# Labels



## jbullard1 (Feb 4, 2009)

Can anyone recommend software and labels so I can make my own.


----------



## peagen (Feb 4, 2009)

Search the internet for "classic studio labels" they have alot of premade labels and you can customize others to make what ever you want. I would have put a link On here If I wasn't so computer stupid. Technology sucks!!


----------



## Wade E (Feb 4, 2009)

I use Microsoft Picture It which comes with most digital cameras or something like that. Once I create a label I use Avery free template download which opens with Microsoft Word and print from there. I use the 6 per sheet and print them on pre gummed paper that I get from http://finevinewines.com/

Here is the link for the Avery label templates
http://www.avery.com/avery/en_us/Templates-&-Software/Templates/Blank-Templates/_/No=120&Rpp=15


----------



## Luc (Feb 5, 2009)

I make my own photo's from the fruit I make the 
wine off (or the juice packaging). Then I work
them over with a Photoshop clone (the gimp).

Next I draw a frame, put the photo in and some text
and put 4 of these on a page.
I print them on normal paper and glue them with milk.

Luc


----------



## kiljoy (Feb 5, 2009)

I use Microsoft Publisher. It typically comes with the office suit. Then you have access to thousands of clip art pictures. I then print them of on the color copier at work on sticky back paper and cut them out. Works very well.

——

- Written request A: Summarize the forum thread on making labels in two sentences.
- Written request B: Pick up the forum thread on making labels after its last post and carry it on.

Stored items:
——

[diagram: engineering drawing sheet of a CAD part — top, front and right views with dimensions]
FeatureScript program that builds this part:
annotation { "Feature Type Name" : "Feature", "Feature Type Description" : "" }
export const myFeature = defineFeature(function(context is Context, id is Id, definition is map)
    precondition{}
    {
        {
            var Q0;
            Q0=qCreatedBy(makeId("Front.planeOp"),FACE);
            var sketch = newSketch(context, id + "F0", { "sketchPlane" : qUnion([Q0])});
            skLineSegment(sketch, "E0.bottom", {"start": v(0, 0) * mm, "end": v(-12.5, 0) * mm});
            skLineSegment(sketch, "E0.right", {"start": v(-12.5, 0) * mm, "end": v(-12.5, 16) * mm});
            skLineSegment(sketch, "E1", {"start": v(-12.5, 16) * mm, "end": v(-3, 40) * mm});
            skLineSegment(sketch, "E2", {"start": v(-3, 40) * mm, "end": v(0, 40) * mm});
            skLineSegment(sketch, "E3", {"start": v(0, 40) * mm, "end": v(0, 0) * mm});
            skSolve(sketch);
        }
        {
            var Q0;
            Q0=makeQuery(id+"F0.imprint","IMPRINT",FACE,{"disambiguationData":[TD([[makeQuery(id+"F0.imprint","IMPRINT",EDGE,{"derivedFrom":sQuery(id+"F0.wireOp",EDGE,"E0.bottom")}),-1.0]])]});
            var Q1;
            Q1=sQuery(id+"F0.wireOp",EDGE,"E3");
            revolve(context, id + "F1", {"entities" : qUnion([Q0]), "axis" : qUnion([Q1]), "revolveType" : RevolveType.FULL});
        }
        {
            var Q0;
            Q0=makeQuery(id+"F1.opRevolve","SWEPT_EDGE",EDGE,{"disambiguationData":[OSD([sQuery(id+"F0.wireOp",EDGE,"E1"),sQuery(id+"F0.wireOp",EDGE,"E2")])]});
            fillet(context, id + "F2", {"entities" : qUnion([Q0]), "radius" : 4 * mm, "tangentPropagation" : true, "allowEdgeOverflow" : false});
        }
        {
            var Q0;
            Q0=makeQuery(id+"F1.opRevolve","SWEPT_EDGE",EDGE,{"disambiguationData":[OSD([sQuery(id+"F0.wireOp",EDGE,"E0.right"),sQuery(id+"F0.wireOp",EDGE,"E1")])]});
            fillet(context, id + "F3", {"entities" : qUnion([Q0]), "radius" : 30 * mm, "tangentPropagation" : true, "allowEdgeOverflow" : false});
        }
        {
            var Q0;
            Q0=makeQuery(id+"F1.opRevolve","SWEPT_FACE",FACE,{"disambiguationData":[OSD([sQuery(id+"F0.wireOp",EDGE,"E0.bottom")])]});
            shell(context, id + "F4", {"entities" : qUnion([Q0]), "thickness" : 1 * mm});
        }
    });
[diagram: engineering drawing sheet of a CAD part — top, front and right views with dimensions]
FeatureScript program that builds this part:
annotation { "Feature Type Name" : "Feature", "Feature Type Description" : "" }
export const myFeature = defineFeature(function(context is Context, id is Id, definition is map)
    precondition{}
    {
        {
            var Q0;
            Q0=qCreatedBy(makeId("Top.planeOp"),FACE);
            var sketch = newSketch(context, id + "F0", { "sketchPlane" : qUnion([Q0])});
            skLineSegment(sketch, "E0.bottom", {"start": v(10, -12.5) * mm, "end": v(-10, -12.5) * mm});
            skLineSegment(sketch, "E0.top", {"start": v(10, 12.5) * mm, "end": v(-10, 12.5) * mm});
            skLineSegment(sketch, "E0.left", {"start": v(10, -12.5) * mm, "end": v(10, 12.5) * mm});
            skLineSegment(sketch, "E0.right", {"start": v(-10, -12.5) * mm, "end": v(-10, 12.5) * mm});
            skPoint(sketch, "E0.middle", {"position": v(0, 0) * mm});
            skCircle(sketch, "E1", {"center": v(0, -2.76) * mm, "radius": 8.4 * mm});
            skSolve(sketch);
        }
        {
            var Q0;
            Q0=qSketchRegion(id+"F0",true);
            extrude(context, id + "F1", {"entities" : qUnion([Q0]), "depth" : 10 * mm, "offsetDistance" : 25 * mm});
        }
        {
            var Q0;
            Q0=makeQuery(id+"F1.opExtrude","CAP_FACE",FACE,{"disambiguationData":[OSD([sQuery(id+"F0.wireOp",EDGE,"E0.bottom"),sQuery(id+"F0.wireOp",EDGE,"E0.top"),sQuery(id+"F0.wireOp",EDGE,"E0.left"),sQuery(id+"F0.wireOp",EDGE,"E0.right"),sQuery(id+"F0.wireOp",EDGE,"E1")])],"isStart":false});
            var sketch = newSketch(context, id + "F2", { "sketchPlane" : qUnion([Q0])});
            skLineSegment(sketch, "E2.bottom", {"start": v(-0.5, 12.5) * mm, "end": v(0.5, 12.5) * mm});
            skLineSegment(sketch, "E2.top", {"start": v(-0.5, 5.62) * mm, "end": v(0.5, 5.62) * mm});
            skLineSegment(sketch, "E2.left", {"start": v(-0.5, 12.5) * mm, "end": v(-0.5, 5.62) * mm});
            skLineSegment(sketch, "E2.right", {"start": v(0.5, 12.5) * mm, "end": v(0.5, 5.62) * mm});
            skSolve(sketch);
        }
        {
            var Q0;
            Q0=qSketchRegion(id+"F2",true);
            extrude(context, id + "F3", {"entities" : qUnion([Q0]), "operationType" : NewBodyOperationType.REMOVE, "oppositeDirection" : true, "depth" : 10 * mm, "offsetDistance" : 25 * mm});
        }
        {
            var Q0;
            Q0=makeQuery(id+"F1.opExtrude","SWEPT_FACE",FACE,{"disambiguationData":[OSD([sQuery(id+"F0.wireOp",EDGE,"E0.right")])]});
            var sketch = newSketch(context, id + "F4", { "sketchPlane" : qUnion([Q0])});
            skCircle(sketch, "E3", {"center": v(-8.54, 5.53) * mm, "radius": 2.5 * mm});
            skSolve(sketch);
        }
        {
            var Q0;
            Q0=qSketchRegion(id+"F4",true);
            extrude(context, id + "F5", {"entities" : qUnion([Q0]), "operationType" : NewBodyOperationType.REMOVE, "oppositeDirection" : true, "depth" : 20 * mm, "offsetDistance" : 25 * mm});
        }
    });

——

- Result A: A forum member asks for software and label recommendations for making labels at home. The replies suggest searching the internet for "classic studio labels," designing in Microsoft Picture It and printing with free Avery templates on pre-gummed paper, editing photos in the gimp and gluing plain-paper prints on with milk, or using Microsoft Publisher and printing on sticky back paper.

- Result B:
I did this one...


----------



## djl - Michigan (Feb 5, 2009)

Go to the Avery label site and download their Design Pro 5.4 for free. Very easy to use.

Dave


----------



## halifaxwino (Feb 8, 2009)

Luc said:


> I make my own photo's from the fruit I make the
> wine off (or the juice packaging). Then I work
> them over with a Photoshop clone (the gimp).
> 
> ...



with milk? i had no idea! does this work well?


----------



## Luc (Feb 8, 2009)

Just try it,

Take a piece of paper (with or without a pic on it)
turn it around and with a cotton or kitchen paper
apply some milk on it.
Now put it on the bottle.

If you want to remove it, a few minutes soaking in water
is enough.

I have been doing this for years.

Luc


----------



## arcticsid (Feb 8, 2009)

You just got to love that Dutch ingenuity!!!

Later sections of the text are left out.